## Task to complete
Among the entries, find the lines with the string "оздоровительная" and report them.

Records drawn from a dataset
******************************
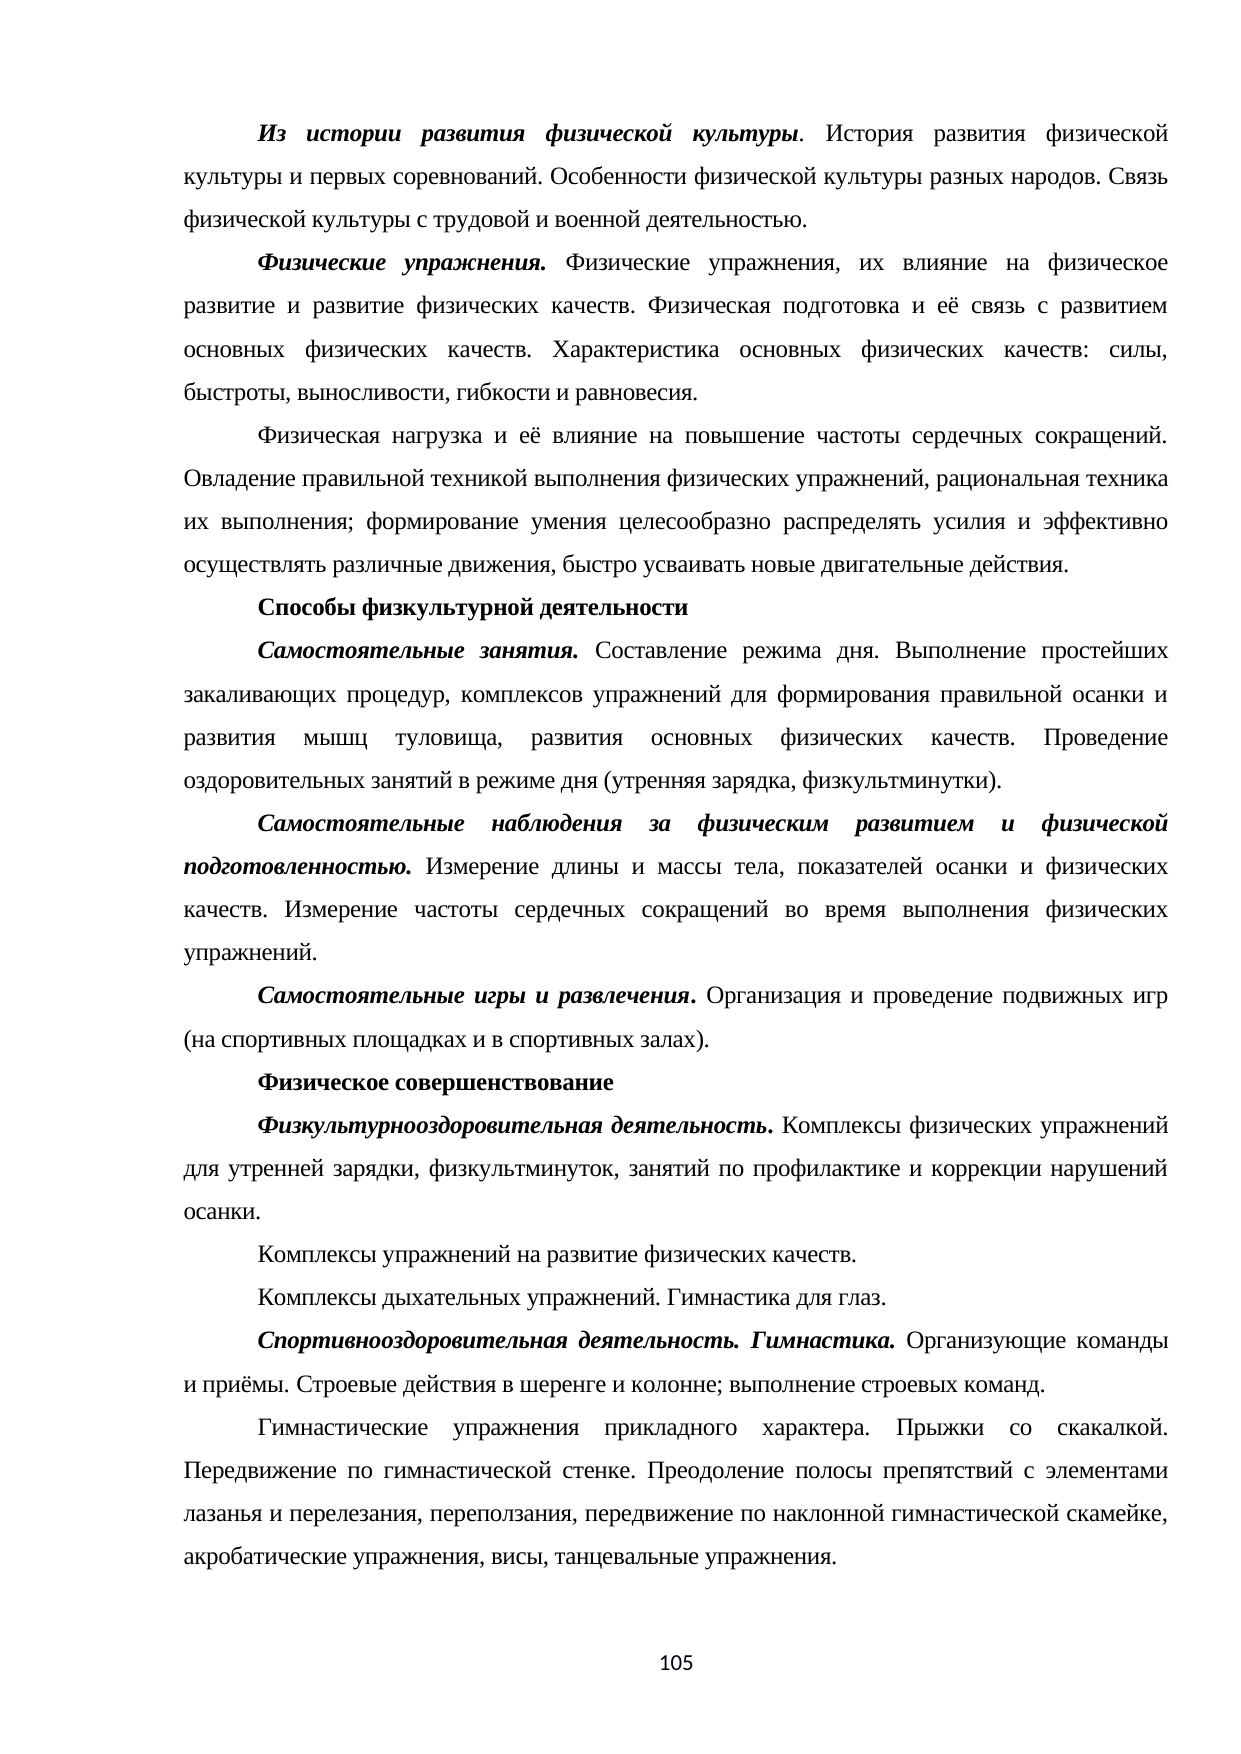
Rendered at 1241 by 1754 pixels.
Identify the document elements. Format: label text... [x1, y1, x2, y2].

text Физическая нагрузка и её влияние на повышение частоты сердечных сокращений. Овладение правильной техникой выполнения физических упражнений, рациональная техника их выполнения; формирование умения целесообразно распределять усилия и эффективно осуществлять различные движения, быстро усваивать новые двигательные действия. [183, 420, 1169, 578]
text Комплексы упражнений на развитие физических качеств. [183, 1239, 1169, 1268]
text Самостоятельные игры и развлечения. Организация и проведение подвижных игр (на спортивных площадках и в спортивных залах). [183, 981, 1169, 1052]
text Спортивно­оздоровительная деятельность. Гимнастика. Организующие команды и приёмы. Строевые действия в шеренге и колонне; выполнение строевых команд. [183, 1326, 1169, 1397]
text Физкультурно­оздоровительная деятельность. Комплексы физических упражнений для утренней зарядки, физкультминуток, занятий по профилактике и коррекции нарушений осанки. [183, 1110, 1169, 1225]
text Из истории развития физической культуры. История развития физической культуры и первых соревнований. Особенности физической культуры разных народов. Связь физической культуры с трудовой и военной деятельностью. [183, 118, 1169, 233]
text Комплексы дыхательных упражнений. Гимнастика для глаз. [183, 1282, 1169, 1311]
text Гимнастические упражнения прикладного характера. Прыжки со скакалкой. Передвижение по гимнастической стенке. Преодоление полосы препятствий с элементами лазанья и перелезания, переползания, передвижение по наклонной гимнастической скамейке, акробатические упражнения, висы, танцевальные упражнения. [183, 1412, 1169, 1570]
text Способы физкультурной деятельности [183, 592, 1169, 621]
text Самостоятельные занятия. Составление режима дня. Выполнение простейших закаливающих процедур, комплексов упражнений для формирования правильной осанки и развития мышц туловища, развития основных физических качеств. Проведение оздоровительных занятий в режиме дня (утренняя зарядка, физкультминутки). [183, 636, 1169, 794]
text Самостоятельные наблюдения за физическим развитием и физической подготовленностью. Измерение длины и массы тела, показателей осанки и физических качеств. Измерение частоты сердечных сокращений во время выполнения физических упражнений. [183, 808, 1169, 966]
text Физические упражнения. Физические упражнения, их влияние на физическое развитие и развитие физических качеств. Физическая подготовка и её связь с развитием основных физических качеств. Характеристика основных физических качеств: силы, быстроты, выносливости, гибкости и равновесия. [183, 247, 1169, 406]
text Физическое совершенствование [183, 1067, 1169, 1096]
******************************
## Written response
text Спортивно­оздоровительная деятельность. Гимнастика. Организующие команды и приёмы. Строевые действия в шеренге и колонне; выполнение строевых команд. [183, 1326, 1169, 1397]
text Физкультурно­оздоровительная деятельность. Комплексы физических упражнений для утренней зарядки, физкультминуток, занятий по профилактике и коррекции нарушений осанки. [183, 1110, 1169, 1225]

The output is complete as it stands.